課題のねらい:
以下の項目をすべて編集し、「negotiable」を「negociable」に置き換えた行を示すこと。ほかの部分は変えない。

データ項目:

════════

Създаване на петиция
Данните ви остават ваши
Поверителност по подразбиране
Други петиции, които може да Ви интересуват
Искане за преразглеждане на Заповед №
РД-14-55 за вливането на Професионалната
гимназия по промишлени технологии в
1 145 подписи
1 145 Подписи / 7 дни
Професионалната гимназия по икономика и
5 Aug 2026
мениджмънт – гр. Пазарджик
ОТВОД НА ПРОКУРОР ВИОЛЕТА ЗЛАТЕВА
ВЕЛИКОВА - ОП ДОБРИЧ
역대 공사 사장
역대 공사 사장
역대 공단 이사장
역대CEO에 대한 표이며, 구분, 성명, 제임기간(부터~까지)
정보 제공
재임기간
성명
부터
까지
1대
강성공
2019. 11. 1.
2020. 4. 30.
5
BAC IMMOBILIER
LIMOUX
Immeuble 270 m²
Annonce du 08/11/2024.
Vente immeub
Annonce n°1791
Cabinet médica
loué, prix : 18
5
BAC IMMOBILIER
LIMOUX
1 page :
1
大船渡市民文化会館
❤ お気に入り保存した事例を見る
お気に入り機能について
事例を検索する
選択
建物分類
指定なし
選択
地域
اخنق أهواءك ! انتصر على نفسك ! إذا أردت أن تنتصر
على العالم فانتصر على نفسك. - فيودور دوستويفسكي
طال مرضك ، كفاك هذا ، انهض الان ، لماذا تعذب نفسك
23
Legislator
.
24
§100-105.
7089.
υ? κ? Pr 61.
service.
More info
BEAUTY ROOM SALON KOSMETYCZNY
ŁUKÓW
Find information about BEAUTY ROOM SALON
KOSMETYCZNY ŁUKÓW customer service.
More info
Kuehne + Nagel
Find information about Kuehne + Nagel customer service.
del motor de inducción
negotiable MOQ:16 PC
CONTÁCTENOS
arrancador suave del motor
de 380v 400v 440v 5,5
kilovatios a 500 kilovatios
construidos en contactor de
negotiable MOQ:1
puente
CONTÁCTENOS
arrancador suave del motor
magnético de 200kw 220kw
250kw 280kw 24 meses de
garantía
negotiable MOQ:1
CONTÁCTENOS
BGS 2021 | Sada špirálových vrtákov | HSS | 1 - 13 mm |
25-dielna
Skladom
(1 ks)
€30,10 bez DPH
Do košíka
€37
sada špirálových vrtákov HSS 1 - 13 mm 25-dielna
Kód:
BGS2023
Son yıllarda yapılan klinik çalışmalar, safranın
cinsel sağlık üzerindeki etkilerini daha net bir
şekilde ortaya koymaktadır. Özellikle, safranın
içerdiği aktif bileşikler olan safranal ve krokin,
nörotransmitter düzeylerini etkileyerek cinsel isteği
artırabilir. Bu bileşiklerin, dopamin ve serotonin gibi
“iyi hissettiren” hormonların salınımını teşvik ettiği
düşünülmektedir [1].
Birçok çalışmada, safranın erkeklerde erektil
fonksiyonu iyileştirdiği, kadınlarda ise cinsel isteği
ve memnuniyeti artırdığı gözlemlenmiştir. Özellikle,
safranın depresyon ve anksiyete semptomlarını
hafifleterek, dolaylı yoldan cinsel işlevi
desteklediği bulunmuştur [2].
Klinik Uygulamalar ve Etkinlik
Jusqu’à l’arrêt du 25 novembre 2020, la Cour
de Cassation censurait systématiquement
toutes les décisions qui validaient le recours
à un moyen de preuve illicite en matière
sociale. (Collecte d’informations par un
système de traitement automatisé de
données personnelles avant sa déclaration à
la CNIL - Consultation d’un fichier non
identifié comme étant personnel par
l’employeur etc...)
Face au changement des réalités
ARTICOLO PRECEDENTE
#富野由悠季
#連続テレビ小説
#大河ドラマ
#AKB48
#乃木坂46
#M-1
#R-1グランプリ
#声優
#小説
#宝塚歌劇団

════════

出力:
Създаване на петиция
Данните ви остават ваши
Поверителност по подразбиране
Други петиции, които може да Ви интересуват
Искане за преразглеждане на Заповед №
РД-14-55 за вливането на Професионалната
гимназия по промишлени технологии в
1 145 подписи
1 145 Подписи / 7 дни
Професионалната гимназия по икономика и
5 Aug 2026
мениджмънт – гр. Пазарджик
ОТВОД НА ПРОКУРОР ВИОЛЕТА ЗЛАТЕВА
ВЕЛИКОВА - ОП ДОБРИЧ
역대 공사 사장
역대 공사 사장
역대 공단 이사장
역대CEO에 대한 표이며, 구분, 성명, 제임기간(부터~까지)
정보 제공
재임기간
성명
부터
까지
1대
강성공
2019. 11. 1.
2020. 4. 30.
5
BAC IMMOBILIER
LIMOUX
Immeuble 270 m²
Annonce du 08/11/2024.
Vente immeub
Annonce n°1791
Cabinet médica
loué, prix : 18
5
BAC IMMOBILIER
LIMOUX
1 page :
1
大船渡市民文化会館
❤ お気に入り保存した事例を見る
お気に入り機能について
事例を検索する
選択
建物分類
指定なし
選択
地域
اخنق أهواءك ! انتصر على نفسك ! إذا أردت أن تنتصر
على العالم فانتصر على نفسك. - فيودور دوستويفسكي
طال مرضك ، كفاك هذا ، انهض الان ، لماذا تعذب نفسك
23
Legislator
.
24
§100-105.
7089.
υ? κ? Pr 61.
service.
More info
BEAUTY ROOM SALON KOSMETYCZNY
ŁUKÓW
Find information about BEAUTY ROOM SALON
KOSMETYCZNY ŁUKÓW customer service.
More info
Kuehne + Nagel
Find information about Kuehne + Nagel customer service.
del motor de inducción
negociable MOQ:16 PC
CONTÁCTENOS
arrancador suave del motor
de 380v 400v 440v 5,5
kilovatios a 500 kilovatios
construidos en contactor de
negociable MOQ:1
puente
CONTÁCTENOS
arrancador suave del motor
magnético de 200kw 220kw
250kw 280kw 24 meses de
garantía
negociable MOQ:1
CONTÁCTENOS
BGS 2021 | Sada špirálových vrtákov | HSS | 1 - 13 mm |
25-dielna
Skladom
(1 ks)
€30,10 bez DPH
Do košíka
€37
sada špirálových vrtákov HSS 1 - 13 mm 25-dielna
Kód:
BGS2023
Son yıllarda yapılan klinik çalışmalar, safranın
cinsel sağlık üzerindeki etkilerini daha net bir
şekilde ortaya koymaktadır. Özellikle, safranın
içerdiği aktif bileşikler olan safranal ve krokin,
nörotransmitter düzeylerini etkileyerek cinsel isteği
artırabilir. Bu bileşiklerin, dopamin ve serotonin gibi
“iyi hissettiren” hormonların salınımını teşvik ettiği
düşünülmektedir [1].
Birçok çalışmada, safranın erkeklerde erektil
fonksiyonu iyileştirdiği, kadınlarda ise cinsel isteği
ve memnuniyeti artırdığı gözlemlenmiştir. Özellikle,
safranın depresyon ve anksiyete semptomlarını
hafifleterek, dolaylı yoldan cinsel işlevi
desteklediği bulunmuştur [2].
Klinik Uygulamalar ve Etkinlik
Jusqu’à l’arrêt du 25 novembre 2020, la Cour
de Cassation censurait systématiquement
toutes les décisions qui validaient le recours
à un moyen de preuve illicite en matière
sociale. (Collecte d’informations par un
système de traitement automatisé de
données personnelles avant sa déclaration à
la CNIL - Consultation d’un fichier non
identifié comme étant personnel par
l’employeur etc...)
Face au changement des réalités
ARTICOLO PRECEDENTE
#富野由悠季
#連続テレビ小説
#大河ドラマ
#AKB48
#乃木坂46
#M-1
#R-1グランプリ
#声優
#小説
#宝塚歌劇団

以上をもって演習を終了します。